Per telephone call to Southern Illinois University weather station, the weather conditions for 01-01-01 at 8 PM for the Marion area were "Clear skies, temperature of 10 degrees F. and wind chill of 7 degrees F". There were several inches of snow on the ground.

On 01-11-01, R-1 was transferred by family to another facility. Per clinical record reviews on 01-16-01, there was no assessment in place to assess the reason for the elopement attempts, monitor the time of elopement attempts, monitor success and failure of interventions tried, and monitor other behaviors that may be related to the elopement attempts.

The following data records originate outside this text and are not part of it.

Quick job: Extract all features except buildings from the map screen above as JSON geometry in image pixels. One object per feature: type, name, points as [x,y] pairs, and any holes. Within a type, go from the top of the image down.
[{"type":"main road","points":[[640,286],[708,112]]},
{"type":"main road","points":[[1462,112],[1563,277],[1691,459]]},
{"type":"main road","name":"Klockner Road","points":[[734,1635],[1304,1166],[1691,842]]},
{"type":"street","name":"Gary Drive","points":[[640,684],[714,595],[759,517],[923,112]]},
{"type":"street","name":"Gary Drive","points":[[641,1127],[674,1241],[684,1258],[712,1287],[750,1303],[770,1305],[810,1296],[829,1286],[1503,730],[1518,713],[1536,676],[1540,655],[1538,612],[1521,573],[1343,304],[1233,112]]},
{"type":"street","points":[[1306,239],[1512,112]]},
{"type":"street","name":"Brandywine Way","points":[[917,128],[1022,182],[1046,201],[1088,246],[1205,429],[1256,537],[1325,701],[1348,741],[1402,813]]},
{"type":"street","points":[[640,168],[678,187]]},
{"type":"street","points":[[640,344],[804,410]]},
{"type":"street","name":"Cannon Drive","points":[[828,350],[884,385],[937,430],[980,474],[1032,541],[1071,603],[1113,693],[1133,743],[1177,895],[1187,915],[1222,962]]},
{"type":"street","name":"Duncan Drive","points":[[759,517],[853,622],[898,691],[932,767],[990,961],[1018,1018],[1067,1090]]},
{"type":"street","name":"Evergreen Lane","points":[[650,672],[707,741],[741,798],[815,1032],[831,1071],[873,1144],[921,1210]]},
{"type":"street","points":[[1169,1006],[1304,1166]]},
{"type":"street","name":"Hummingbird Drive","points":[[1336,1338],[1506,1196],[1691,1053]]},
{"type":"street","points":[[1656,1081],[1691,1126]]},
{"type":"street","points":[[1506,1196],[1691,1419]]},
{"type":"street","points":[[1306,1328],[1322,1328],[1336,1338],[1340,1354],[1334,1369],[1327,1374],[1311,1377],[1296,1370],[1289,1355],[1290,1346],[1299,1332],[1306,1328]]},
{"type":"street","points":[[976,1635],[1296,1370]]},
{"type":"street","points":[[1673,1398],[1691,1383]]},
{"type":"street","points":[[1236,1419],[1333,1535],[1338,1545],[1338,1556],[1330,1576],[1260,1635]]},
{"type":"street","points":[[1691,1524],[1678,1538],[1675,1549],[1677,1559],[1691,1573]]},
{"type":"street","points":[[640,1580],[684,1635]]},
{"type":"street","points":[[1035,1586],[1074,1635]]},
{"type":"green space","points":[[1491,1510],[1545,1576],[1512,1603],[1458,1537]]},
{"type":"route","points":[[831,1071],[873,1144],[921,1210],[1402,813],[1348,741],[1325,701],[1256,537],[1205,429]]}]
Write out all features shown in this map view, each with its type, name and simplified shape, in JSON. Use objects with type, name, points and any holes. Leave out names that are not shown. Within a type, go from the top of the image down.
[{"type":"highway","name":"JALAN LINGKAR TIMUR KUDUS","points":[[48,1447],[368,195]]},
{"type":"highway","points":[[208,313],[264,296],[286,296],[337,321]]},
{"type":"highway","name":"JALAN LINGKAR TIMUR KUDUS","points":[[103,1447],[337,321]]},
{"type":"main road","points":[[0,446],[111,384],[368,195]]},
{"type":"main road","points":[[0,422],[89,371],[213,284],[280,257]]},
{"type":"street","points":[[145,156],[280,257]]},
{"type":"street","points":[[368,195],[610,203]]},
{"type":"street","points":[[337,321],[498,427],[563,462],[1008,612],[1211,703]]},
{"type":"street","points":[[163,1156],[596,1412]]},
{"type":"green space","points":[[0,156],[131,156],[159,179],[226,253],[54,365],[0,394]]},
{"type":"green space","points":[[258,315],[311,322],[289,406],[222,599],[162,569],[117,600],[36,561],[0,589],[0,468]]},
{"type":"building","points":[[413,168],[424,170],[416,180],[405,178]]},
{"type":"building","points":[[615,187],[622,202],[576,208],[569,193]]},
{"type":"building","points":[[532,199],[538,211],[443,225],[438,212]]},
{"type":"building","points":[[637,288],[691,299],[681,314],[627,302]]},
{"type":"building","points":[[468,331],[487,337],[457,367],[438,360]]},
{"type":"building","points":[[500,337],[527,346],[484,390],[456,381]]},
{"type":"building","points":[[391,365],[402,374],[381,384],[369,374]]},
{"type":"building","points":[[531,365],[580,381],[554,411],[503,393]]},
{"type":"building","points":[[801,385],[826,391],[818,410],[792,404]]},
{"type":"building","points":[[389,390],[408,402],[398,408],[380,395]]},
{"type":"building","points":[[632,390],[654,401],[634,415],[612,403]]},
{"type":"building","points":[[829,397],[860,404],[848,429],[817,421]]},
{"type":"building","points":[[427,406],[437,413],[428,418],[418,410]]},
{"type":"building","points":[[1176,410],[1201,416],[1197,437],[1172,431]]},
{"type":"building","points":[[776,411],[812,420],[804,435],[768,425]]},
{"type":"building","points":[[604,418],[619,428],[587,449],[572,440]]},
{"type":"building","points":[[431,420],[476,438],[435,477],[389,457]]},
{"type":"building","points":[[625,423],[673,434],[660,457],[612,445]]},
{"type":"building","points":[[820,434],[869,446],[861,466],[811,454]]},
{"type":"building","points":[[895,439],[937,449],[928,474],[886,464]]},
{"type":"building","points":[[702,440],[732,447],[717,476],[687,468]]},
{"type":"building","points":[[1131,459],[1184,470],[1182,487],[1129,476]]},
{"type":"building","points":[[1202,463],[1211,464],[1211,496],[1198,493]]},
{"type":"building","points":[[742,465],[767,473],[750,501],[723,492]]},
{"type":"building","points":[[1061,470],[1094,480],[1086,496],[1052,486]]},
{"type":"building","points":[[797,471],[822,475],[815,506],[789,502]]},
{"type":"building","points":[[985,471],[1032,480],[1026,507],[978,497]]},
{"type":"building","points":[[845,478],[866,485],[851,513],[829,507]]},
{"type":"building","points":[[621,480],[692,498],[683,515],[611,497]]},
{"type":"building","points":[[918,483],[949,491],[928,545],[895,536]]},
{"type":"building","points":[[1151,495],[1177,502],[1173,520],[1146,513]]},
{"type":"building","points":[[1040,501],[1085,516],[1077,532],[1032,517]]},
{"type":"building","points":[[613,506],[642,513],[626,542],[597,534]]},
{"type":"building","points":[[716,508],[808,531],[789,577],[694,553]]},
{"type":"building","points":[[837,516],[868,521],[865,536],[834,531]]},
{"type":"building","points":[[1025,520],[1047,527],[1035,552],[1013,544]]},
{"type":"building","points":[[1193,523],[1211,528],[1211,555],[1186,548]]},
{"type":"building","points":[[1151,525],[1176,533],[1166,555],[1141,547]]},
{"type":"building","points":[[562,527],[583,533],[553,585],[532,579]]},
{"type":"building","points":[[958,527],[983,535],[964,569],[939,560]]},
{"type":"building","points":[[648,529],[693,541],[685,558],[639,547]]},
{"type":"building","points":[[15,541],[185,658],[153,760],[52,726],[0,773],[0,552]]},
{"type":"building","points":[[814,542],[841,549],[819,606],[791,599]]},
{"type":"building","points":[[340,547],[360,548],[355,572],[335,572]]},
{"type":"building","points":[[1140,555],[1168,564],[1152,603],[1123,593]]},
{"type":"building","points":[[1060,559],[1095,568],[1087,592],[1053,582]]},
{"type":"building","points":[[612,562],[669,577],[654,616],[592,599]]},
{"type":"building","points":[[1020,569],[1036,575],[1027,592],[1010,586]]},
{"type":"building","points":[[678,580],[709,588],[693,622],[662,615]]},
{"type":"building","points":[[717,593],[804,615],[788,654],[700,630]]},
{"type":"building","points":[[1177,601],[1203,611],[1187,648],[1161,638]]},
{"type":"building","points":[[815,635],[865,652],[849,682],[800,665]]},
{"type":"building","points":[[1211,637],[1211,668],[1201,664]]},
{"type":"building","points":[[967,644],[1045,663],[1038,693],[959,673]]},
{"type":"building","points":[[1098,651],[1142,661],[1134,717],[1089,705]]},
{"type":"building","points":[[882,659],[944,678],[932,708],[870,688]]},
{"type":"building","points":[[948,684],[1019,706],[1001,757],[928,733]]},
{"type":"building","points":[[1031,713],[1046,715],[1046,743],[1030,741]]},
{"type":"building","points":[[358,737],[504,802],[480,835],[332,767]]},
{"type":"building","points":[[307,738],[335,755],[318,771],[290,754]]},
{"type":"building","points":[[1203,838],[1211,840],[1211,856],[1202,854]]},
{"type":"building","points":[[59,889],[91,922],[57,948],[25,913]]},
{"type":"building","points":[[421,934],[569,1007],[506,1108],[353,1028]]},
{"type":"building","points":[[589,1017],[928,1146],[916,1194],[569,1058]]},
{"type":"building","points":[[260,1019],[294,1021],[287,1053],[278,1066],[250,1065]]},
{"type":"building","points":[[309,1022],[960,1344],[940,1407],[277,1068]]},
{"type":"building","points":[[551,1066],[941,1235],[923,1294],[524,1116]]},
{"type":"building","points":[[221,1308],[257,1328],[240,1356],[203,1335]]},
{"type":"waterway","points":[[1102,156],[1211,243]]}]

Per clinical record review and interview with E-1 and E-3, the facility did not have an initial plan of care that addressed R-1's risk for elopement. No resident specific interventions were implemented to address concerns of elopement and other behaviors.

The facility did not investigate this elopement incident that took place in 10 degree F. weather at 8 PM on 01-01-01. The facility did not investigate and document last time observed in the facility, where R-1 was found that evening outside the facility, how R-1 got outside the building, and why R-1 left the facility.

The facility is located at the corner of North Madison Street and East Carter Street in Marion. The facility is one block south of Illinois Route 13 (DeYoung Street) which is a heavily traveled four lane state highway. Carter Street separates the facility property from the Dairy Queen Restaurant property. The Dairy Queen building and surrounding parking lot is higher than the grassy area just south of the parking lot. The slope at the south edge of the parking lot is approximately 45 degrees and is rock covered.